Cosa fare:
• 1. Rispondi alle domande sul brano.
(a) Quale unico obiettivo ha il lavoratore che si disinteressa della propria azienda?
(b) In quali due casi le aziende rivendicano maggiori libertà di intervento sul proprio organico?
(c) Quale unico obiettivo ha spesso l'azienda?
• 2. Ricopia alla lettera la parte del brano che va da "I lavoratori rivendicano" a "propria azienda funzioni?".

### Brano scelto

I lavoratori rivendicano a gran voce i propri diritti, troppo spesso disinteressandosi, però, delle sorti della propria azienda e, altrettanto spesso, prendendosi delle “libertà” non legittime che, addirittura, la danneggiano nel momento in cui non vengono tenuti sotto controllo. Come si può pretendere che un’azienda sia costretta, per legge, a mantenere nel proprio organico un lavoratore che non svolge il proprio lavoro e, anzi, si disinteressa di lei, avendo come unico obbiettivo la propria busta paga, sentendosi un privilegiato, quando ci sono persone che credono nel proprio lavoro e partecipano attivamente perché la propria azienda funzioni?

Le aziende, d’altra parte, rivendicano maggiori libertà di intervento sul proprio organico laddove sia in difficoltà economiche o si accorge di alcune irregolarità commesse dai propri dipendenti. Ma come può, un lavoratore, credere nella propria azienda quando (come spesso succede) essa ha come unico obbiettivo i propri introiti, utilizzando i lavoratori a questo unico fine, sentendosi libera di deciderne le sorti in maniera del tutto unilaterale? Come può pensare di amare il proprio lavoro un dipendente il cui capo (che dovrebbe essergli d’esempio), per risparmiare, fattura in nero, evade le tasse, taglia personale e, a volte, nemmeno applica le norme vigenti per la sicurezza dei propri lavoratori?

######
### Righe

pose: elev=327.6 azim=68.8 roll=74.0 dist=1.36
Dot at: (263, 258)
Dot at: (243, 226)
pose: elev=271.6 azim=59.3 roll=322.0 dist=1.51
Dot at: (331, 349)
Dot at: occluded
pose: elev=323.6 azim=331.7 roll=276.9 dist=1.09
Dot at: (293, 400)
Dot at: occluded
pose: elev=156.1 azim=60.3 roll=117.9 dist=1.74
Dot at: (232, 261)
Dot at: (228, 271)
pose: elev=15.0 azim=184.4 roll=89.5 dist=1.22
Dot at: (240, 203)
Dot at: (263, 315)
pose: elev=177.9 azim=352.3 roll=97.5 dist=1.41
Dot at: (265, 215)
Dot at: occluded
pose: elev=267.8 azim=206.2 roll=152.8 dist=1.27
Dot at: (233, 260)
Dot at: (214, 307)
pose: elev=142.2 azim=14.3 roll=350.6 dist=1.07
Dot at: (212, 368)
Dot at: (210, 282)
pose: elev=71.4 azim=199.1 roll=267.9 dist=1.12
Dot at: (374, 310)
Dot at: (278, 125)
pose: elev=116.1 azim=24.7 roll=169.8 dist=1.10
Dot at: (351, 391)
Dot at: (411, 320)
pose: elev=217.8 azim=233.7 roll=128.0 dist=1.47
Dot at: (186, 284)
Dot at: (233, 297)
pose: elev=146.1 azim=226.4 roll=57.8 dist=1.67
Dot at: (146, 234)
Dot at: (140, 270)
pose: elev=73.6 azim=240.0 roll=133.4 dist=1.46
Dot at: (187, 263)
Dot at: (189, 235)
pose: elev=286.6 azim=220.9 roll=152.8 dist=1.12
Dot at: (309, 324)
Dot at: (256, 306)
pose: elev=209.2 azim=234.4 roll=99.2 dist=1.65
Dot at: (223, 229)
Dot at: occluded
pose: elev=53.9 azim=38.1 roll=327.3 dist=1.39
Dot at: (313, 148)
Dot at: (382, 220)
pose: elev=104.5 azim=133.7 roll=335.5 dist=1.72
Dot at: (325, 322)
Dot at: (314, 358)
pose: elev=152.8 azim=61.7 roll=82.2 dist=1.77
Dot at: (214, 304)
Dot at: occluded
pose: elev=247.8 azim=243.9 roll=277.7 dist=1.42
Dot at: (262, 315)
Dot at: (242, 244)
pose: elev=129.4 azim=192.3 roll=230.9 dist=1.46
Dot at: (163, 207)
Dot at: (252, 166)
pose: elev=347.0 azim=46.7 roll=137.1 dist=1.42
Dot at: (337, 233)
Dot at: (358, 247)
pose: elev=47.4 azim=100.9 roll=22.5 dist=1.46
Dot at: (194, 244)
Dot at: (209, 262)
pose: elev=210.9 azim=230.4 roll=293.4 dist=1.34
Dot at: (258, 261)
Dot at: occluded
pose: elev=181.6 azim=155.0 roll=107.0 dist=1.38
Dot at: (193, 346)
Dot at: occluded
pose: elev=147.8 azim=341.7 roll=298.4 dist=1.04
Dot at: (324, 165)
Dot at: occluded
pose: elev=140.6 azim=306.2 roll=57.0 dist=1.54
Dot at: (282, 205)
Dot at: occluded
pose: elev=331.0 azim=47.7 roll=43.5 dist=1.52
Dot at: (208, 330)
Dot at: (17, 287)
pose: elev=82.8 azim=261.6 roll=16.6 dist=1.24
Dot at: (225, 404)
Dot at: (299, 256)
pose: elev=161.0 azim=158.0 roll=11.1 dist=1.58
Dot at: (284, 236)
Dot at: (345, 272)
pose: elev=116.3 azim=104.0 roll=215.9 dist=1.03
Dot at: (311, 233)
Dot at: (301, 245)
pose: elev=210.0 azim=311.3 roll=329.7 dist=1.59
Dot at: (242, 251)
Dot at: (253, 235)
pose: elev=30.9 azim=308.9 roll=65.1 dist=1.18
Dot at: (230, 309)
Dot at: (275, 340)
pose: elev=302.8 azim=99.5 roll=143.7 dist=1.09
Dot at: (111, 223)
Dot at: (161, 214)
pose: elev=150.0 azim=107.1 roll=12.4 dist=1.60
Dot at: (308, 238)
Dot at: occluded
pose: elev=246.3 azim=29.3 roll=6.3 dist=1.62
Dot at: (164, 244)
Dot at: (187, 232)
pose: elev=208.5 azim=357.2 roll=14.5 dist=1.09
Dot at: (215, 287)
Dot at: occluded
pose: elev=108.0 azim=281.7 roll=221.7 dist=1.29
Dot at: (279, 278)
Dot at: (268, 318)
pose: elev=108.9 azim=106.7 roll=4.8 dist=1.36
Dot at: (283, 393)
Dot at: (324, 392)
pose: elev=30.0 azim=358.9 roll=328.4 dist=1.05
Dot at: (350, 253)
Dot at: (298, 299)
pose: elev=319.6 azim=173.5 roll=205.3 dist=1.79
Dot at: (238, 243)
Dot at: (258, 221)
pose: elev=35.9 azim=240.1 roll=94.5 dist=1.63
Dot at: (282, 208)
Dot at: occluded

######

Soluzioni:
• 1.
(a) La propria busta paga.
(b) Quando sono in difficoltà economiche o quando si accorgono di alcune irregolarità commesse dai propri dipendenti.
(c) I propri introiti.

• 2.
I lavoratori rivendicano a gran voce i propri diritti, troppo spesso disinteressandosi, però, delle sorti della propria azienda e, altrettanto spesso, prendendosi delle “libertà” non legittime che, addirittura, la danneggiano nel momento in cui non vengono tenuti sotto controllo. Come si può pretendere che un’azienda sia costretta, per legge, a mantenere nel proprio organico un lavoratore che non svolge il proprio lavoro e, anzi, si disinteressa di lei, avendo come unico obbiettivo la propria busta paga, sentendosi un privilegiato, quando ci sono persone che credono nel proprio lavoro e partecipano attivamente perché la propria azienda funzioni?